Today I made 4 days, I wouldn’t say it’s been easy, today I had urges and I wanted to go back to feeling of instant gratification but I applied the advice I had both here and from other sources and I finally made it through the day. I will keep up the habits that help me succeed and will take note of the things that cause me to fail. I keep going not fearing failure and giving it my all.

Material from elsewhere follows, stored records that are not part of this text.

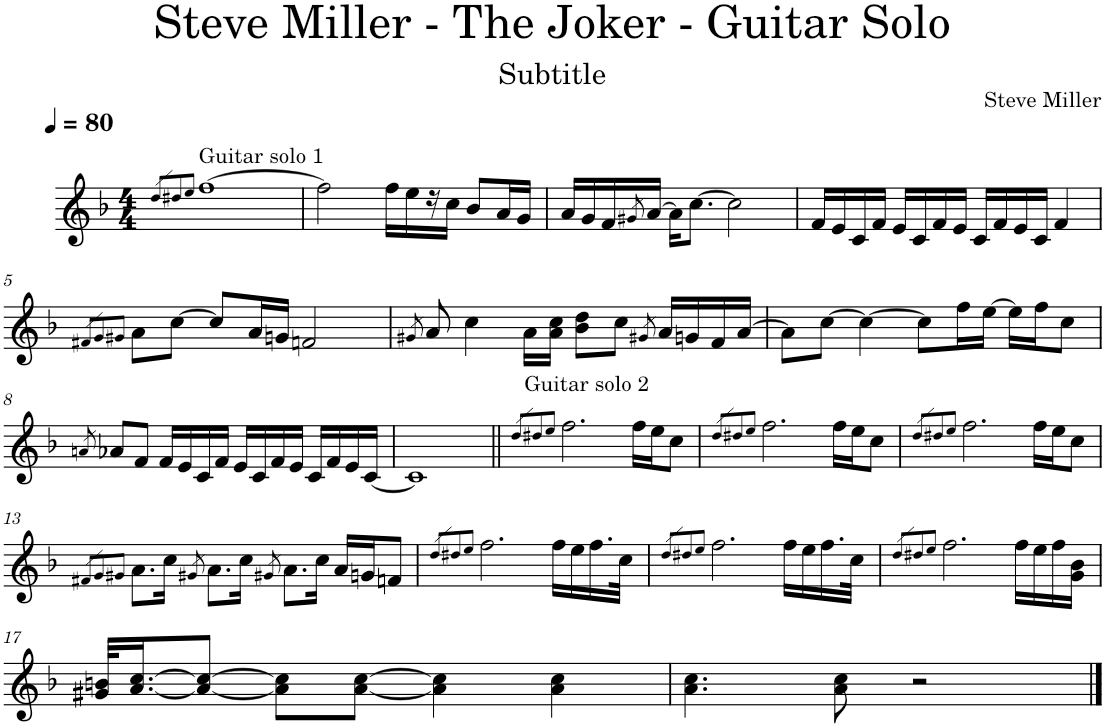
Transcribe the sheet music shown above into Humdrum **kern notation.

**kern	**kern
*part1	*part1
*staff2	*staff1
*I"Piano	*
*I'Pno.	*
*stria5	*
*clefF4	*clefG2
*k[b-]	*k[b-]
*M4/4	*M4/4
*MM80	*MM80
=1	=1
.	8qdd/L
.	8qdd#X/
.	8qee/J
!	!LO:TX:a:t=Guitar solo 1
1FF	[1ff
=2	=2
1r	2ff\]
.	16ff\LL
.	16ee\
.	16r
.	16cc\JJ
.	8b-/L
.	16a/L
.	16g/JJ
=3	=3
1r	16a/LL
.	16g/
.	16f/
.	8qg#X/
.	[16a/JJ
.	16a\KL]
.	[8.cc\J
.	2cc\]
=4	=4
1r	16f/LL
.	16e/
.	16c/
.	16f/JJ
.	16e/LL
.	16c/
.	16f/
.	16e/JJ
.	16c/LL
.	16f/
.	16e/
.	16c/JJ
.	4f/
!!LO:LB:g=z
=5	=5
.	8qf#X/L
.	8qg/
.	8qg#X/J
1r	8a\L
.	[8cc\J
.	8cc/L]
.	16a/L
.	16gn/JJ
.	2fn/
=6	=6
.	8qg#X/
1r	8a/
.	4cc\
.	16a\LL
.	16a\ 16cc\JJ
.	8b-\ 8dd\L
.	8cc\J
.	8qg#X/
.	16a/LL
.	16gn/
.	16f/
.	[16a/JJ
=7	=7
1r	8a\L]
.	[8cc\J
.	4cc\_
.	8cc\L]
.	16ff\L
.	[16ee\JJ
.	16ee\LL]
.	16ff\J
.	8cc\J
!!LO:LB:g=z
=8	=8
.	8qan/
1r	8a-X/L
.	8f/J
.	16f/LL
.	16e/
.	16c/
.	16f/JJ
.	16e/LL
.	16c/
.	16f/
.	16e/JJ
.	16c/LL
.	16f/
.	16e/
.	[16c/JJ
=9	=9
1r	1c]
=10||	=10||
.	8qdd/L
.	8qdd#X/
.	8qee/J
!	!LO:TX:a:t=Guitar solo 2
1r	2.ff\
.	16ff\LL
.	16ee\J
.	8cc\J
=11	=11
.	8qdd/L
.	8qdd#X/
.	8qee/J
1r	2.ff\
.	16ff\LL
.	16ee\J
.	8cc\J
=12	=12
.	8qdd/L
.	8qdd#X/
.	8qee/J
1r	2.ff\
.	16ff\LL
.	16ee\J
.	8cc\J
!!LO:LB:g=z
=13	=13
.	8qf#X/L
.	8qg/
.	8qg#X/J
1r	8.a\L
.	16cc\Jk
.	8qg#X/
.	8.a\L
.	16cc\Jk
.	8qg#X/
.	8.a\L
.	16cc\Jk
.	16a/LL
.	16gn/J
.	8fn/J
=14	=14
.	8qdd/L
.	8qdd#X/
.	8qee/J
1r	2.ff\
.	16ff\LL
.	16ee\
.	16.ff\
.	32cc\JJk
=15	=15
.	8qdd/L
.	8qdd#X/
.	8qee/J
1r	2.ff\
.	16ff\LL
.	16ee\
.	16.ff\
.	32cc\JJk
=16	=16
.	8qdd/L
.	8qdd#X/
.	8qee/J
1r	2.ff\
.	16ff\LL
.	16ee\
.	16ff\
.	16g\ 16b-\JJ
!!LO:LB:g=z
=17	=17
1r	32g#X/ 32bn/KLL
.	[16.a/ [16.cc/J
.	8a/_ 8cc/_J
.	8a\] 8cc\]L
.	[8a\ [8cc\J
.	4a\] 4cc\]
.	4a\ 4cc\
=18	=18
1r	4.a\ 4.cc\
.	8a\ 8cc\
.	2r
==	==
*-	*-
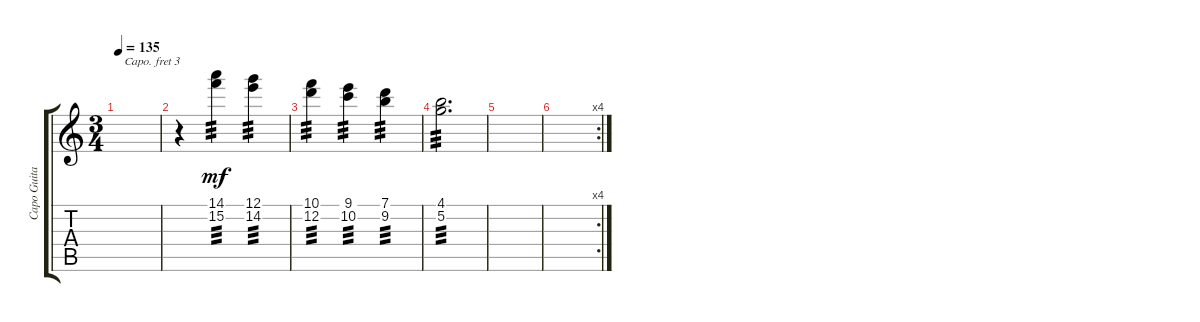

I listened to my brain once again, I relapsed on my fifth day, I now feel the pain of going back to zero. But I realized a truth you can’t battle a thought with a though but with action. I hate what happen but I think I’m strong enough to pick myself up and learn from the relapsed. The reason I went back to porn and masturbation was because I was feeling a certain mood and wanted the dopamine rush, and because of this high dopamine levels I get from porn, normal activities like watching anime, reading, texting friends and family no longer feel fun, I’m kinda bored outta my mind everytime. My greatest desire is to be free from this addiction because I want to enjoy every moment of my life as the come be it happiness or sadness, I want to experience life to the fullest.
I went to PMO again, maybe I was feeling bad about breaking my 4 day streak yesterday, this afternoon, I was lying down reading Manga and I suddenly got up and switched on my internet, maybe I was horny cause the Manga contained sexual content in some parts. I want to be honest with myself sometimes I wonder if it’s worth it, I mean all the things we do.
It’s been 14 days since I was last year, I haven’t been on a 14 day binge, during this last days I had my longest streak which was 7 days, and during the 14 days I had 3 relapsed currently my streak is two days and I’m on my third day. This is a difficult journey trying to deprive yourself of something that is easily accessible with just a click. It takes hardwork, support, commitment, and strength to get up when you fall. I wish everyone on thus journey to freedom Goodluck. We can do this.